Robert Mitchum and Jane Greer in Out of the Past (1947)

The western genre is about a progress as a historical process: the founding of the American legal order, the emergence of Statehood as the foremost instrument of modernity and its discontents. Film noir, a contemporary genre to the western, stares straight into the eyes of a society which is the direct consequence of that historical process, that is, progress come full circle: corruption, decadence, suspicion, crime, cynicism, hopelessness. 

Whereas in a western there is a choice to be made – they are precisely it, epics and tragedies concerning the emergence of ethics and the rule of law – film noir is essentially the other end of that trail: there is no choice to be made anymore, as everyone is entangled in the fatal machinery of fully industrialized society. Weber's disenchanted world; the Frankfurt school's late capitalism and the administered world; Kafka’s grotesque penal colony; Eliot’s Waste Land – philosophical and literary peers to the dark world of film noir. The subject, guilty from the get-go, shattered in urban decay, is but a vehicle of incomprehensible, irresistible forces, a lone figure squeezed up from all sides, leading to inevitable conflict and disarray. In Bob Dylan’s “Can’t Wait” (Time Out of Mind, a very noirish album) he sings: “that’s how it is when things disintegrate”––– film noir in a nutshell.  

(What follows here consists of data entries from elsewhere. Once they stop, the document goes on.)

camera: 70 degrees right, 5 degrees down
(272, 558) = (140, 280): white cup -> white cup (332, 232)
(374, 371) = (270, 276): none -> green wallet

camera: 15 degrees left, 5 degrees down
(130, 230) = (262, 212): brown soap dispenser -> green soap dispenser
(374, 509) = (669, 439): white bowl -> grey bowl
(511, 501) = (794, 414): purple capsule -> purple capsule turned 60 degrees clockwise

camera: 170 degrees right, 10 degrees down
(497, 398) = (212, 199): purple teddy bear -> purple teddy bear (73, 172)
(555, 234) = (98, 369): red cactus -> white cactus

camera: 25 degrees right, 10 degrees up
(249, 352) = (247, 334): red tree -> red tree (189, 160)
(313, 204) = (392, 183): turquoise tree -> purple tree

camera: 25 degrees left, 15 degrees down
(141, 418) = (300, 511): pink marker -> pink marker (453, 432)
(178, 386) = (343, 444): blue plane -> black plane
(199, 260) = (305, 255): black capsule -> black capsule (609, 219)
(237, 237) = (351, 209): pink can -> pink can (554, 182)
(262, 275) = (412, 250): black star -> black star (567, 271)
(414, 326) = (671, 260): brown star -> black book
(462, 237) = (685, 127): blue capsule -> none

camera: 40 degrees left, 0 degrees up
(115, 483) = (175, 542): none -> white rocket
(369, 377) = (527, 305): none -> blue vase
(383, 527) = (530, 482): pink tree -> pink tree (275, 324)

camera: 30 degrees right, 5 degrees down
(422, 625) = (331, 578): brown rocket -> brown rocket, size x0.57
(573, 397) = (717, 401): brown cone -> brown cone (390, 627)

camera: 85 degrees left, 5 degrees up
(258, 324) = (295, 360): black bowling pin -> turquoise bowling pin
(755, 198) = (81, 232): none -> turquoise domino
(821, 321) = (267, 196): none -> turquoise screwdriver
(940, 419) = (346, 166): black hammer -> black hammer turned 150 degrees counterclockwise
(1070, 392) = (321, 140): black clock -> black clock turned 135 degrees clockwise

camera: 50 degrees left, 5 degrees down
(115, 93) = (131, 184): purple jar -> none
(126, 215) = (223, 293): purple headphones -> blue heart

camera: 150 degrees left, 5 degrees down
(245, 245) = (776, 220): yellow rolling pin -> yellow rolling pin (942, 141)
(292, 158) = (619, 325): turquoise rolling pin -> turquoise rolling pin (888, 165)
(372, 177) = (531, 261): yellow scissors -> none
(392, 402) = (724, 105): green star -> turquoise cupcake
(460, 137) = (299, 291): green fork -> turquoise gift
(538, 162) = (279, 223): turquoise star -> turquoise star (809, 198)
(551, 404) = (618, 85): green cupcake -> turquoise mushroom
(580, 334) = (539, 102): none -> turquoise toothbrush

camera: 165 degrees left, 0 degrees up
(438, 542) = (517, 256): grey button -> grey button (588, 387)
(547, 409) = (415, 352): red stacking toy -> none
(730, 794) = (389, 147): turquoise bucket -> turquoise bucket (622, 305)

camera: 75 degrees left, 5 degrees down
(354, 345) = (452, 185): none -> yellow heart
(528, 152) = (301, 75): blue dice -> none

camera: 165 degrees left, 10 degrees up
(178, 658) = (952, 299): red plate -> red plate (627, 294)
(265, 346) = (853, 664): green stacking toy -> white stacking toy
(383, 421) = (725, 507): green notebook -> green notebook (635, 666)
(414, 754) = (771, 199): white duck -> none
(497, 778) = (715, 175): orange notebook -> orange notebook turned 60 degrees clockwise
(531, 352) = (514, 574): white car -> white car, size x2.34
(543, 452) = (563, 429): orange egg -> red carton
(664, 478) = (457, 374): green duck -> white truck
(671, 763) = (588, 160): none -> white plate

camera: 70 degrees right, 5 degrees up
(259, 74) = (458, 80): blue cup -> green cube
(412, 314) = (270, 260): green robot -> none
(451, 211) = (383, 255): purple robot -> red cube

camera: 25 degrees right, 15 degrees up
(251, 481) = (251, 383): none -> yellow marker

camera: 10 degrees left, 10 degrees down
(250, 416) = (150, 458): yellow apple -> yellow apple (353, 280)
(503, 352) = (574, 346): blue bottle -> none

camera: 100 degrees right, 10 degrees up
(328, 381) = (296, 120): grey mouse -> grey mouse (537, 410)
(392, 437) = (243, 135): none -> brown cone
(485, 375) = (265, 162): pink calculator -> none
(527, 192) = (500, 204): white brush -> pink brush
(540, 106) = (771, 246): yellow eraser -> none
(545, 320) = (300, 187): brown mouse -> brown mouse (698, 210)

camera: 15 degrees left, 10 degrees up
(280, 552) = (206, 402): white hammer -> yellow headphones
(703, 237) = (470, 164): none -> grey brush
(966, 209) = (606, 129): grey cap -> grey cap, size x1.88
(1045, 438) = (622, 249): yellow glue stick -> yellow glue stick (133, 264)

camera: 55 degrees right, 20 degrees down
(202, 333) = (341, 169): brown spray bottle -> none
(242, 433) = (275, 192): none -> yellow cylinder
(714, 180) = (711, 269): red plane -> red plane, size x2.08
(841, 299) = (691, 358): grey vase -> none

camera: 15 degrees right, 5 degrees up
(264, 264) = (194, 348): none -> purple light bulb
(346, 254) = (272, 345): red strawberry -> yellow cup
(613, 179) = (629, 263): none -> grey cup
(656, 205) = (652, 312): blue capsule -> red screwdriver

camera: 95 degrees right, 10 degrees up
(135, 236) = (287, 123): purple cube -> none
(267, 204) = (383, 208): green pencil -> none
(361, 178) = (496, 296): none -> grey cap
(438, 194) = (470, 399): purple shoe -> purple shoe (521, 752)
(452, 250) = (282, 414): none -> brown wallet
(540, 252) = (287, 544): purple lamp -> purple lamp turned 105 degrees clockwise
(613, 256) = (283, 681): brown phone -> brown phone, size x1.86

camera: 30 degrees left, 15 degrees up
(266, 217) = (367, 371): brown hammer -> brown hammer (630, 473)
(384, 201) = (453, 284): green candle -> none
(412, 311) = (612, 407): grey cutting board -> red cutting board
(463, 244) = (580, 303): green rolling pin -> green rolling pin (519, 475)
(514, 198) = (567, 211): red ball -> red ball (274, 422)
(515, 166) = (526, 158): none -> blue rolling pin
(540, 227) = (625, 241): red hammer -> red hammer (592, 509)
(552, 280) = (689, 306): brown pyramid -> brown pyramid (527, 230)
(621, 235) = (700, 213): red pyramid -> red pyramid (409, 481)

It’s a world of defeatism, triumph is not possible, the only respite lies in running away, hiding, changing names, a new town, a new job, a new love, a new distraction— for a while, until the reckoning. The western is about formation; in film noir the world is coming apart. Georg Lukács, in his criticism of the Frankfurt School’s utterly negative, pessimistic and defeatist approach to philosophy and society, derided of their attitude with a strangely noirish turn: they live in Grand Hotel Abyss, says Lukács, that is, a last resort of civilized and lustful life overlooking the bottomless abyss of the times from which there is no escape. All of noir takes place in Grand Hotel Abyss.

Film noir’s fatalism is of a strange kind. It is not religious (as in some Christianity), nor is it metaphysical or cosmological, much less aristocratic (as in Homer). It is, as it were,  technological. We’re all engulfed in the great machinery of the world, like Chaplin’s Tramp stuck in the assembly line in Modern Times. The fatalism of production and reproduction: the world–– its societal structures and norms, the morals, relations and institutions, the drives and the consequences, the dynamics of love and violence–– all is made, used up and then remade again, as before, like a product, each of us with a proper irresistible function. And no way out of it.